Alternative location
The C5-Pasig City area is one of the emerging locations for more residential projects. We partly attribute the location’s attractiveness to the infrastructure projects likely to be completed within and around the area beyond 2021.
At Colliers, we have been highlighting the importance of public projects such as roads, subways and railways in raising land and property values across the country. One example is the Pasig-C5 area which stands to benefit, either directly or peripherally, from the completion of infrastructure projects.

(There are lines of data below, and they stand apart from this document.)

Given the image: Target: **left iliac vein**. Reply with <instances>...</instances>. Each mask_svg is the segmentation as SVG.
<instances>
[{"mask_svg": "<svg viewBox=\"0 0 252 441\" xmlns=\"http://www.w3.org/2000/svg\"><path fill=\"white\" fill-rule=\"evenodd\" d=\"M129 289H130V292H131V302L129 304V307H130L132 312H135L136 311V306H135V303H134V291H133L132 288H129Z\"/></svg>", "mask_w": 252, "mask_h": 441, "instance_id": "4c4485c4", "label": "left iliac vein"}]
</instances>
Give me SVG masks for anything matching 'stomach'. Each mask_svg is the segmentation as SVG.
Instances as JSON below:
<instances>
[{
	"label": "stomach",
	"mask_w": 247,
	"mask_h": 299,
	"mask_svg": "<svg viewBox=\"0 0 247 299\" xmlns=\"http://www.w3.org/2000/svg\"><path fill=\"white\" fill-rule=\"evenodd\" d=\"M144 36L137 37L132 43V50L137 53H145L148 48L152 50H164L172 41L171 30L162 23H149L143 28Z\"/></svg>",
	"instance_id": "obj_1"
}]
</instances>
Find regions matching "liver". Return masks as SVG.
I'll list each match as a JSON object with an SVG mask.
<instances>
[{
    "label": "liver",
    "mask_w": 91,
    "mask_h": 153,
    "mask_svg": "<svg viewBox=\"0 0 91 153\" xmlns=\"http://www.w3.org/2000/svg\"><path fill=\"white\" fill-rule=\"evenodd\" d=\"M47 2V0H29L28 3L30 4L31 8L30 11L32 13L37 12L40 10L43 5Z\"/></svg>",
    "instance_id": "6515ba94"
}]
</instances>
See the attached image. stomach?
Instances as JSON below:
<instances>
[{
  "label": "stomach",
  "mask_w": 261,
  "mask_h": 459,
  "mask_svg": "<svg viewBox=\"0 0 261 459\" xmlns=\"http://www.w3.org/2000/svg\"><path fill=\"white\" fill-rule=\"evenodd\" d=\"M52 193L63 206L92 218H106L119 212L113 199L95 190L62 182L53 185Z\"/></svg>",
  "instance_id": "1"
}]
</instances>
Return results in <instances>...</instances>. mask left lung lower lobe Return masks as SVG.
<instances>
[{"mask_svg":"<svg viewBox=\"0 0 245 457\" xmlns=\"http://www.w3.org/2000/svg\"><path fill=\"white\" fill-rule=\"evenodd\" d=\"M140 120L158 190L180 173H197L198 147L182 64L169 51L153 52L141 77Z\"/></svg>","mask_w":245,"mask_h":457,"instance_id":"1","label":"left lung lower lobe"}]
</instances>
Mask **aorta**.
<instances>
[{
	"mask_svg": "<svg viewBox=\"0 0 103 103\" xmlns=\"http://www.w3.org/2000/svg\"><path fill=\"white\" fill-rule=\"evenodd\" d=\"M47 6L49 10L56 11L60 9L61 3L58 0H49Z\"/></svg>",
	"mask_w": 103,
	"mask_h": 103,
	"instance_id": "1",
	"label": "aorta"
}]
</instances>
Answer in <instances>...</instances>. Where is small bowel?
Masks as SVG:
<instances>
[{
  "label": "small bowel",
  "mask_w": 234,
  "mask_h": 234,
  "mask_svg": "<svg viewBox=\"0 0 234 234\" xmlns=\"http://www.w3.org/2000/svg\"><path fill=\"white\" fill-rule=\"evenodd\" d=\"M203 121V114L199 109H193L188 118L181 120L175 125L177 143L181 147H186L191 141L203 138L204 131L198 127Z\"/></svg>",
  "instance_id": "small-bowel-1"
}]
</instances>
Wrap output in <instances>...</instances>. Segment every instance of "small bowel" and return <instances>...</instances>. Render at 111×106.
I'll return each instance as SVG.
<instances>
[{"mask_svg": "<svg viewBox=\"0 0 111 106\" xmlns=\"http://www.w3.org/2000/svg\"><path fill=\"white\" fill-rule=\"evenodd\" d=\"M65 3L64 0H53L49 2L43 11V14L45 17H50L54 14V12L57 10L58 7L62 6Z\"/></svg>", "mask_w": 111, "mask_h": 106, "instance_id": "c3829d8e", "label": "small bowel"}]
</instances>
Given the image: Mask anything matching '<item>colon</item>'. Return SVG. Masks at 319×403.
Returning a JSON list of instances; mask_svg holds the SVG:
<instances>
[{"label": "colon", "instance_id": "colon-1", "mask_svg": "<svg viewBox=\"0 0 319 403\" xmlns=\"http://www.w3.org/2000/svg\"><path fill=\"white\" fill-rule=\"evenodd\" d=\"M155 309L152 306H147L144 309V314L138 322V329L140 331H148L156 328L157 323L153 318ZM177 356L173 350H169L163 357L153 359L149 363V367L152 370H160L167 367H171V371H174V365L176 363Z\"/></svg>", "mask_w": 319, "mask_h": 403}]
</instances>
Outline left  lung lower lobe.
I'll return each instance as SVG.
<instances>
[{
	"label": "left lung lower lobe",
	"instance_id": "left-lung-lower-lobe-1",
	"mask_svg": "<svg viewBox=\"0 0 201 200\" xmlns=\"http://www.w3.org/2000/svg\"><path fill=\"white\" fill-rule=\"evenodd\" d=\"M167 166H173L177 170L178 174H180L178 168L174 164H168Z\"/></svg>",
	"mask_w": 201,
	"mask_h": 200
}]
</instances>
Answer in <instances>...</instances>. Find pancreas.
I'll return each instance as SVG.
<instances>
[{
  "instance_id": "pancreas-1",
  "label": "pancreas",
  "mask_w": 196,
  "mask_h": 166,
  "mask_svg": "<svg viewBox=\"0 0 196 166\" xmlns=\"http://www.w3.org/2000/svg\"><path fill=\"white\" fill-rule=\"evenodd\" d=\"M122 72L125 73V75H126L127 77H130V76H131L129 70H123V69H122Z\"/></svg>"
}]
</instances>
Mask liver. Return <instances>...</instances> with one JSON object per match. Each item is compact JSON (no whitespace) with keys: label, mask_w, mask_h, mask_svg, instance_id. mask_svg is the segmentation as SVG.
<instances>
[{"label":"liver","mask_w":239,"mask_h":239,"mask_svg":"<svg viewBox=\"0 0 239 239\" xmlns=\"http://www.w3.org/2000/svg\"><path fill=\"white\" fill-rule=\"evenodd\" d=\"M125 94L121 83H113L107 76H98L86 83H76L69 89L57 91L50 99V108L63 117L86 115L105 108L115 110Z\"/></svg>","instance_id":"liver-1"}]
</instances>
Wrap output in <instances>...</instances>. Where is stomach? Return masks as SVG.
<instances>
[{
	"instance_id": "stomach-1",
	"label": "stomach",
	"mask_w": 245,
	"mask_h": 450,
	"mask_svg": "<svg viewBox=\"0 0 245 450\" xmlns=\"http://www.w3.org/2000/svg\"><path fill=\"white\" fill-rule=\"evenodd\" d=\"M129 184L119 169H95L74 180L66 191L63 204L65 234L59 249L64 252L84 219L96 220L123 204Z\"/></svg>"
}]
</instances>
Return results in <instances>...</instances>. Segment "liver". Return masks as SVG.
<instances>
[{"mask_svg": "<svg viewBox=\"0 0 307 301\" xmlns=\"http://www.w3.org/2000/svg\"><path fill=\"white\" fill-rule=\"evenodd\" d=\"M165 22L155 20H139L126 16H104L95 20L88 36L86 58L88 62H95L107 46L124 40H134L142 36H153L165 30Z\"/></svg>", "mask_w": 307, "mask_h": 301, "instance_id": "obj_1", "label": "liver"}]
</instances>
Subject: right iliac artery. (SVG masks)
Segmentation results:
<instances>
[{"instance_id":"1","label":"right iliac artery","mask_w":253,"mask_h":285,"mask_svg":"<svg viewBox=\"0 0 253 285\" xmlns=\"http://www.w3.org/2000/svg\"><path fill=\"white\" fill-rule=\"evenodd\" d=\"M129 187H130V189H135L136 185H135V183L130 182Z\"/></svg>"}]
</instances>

Among these public projects is the MRT-4, a P59 billion railway project that will connect Metro Manila and Rizal. The 18.4 km rail line will have 13 stations starting from N. Domingo, Quezon City, to Taytay, Rizal. Construction is set to start in 2023 and is scheduled to be operational by 2025.
A P9.7 billion project and a 3.9 km extension of the existing LRT-2 system from Santolan, Pasig City, to Masinag, Antipolo, is the LRT-2 East extension. The project is expected to improve connectivity between Rizal and Metro Manila. Another project lined up by the government is the Pasig River Expressway (PAREx), a 19.4 km, six-lane expressway that will likely start from Radial Road 10 in Manila and end at the South East Metro Manila Expressway (C-6). This will also likely reduce travel time from Manila to Rizal to 15 minutes.
Businesses are now starting to reopen; the Philippine economy is likely to grow faster this year; while vaccination rate is improving. All these present a lot of growth opportunities in the residential market that both developers and investors are raring to capture.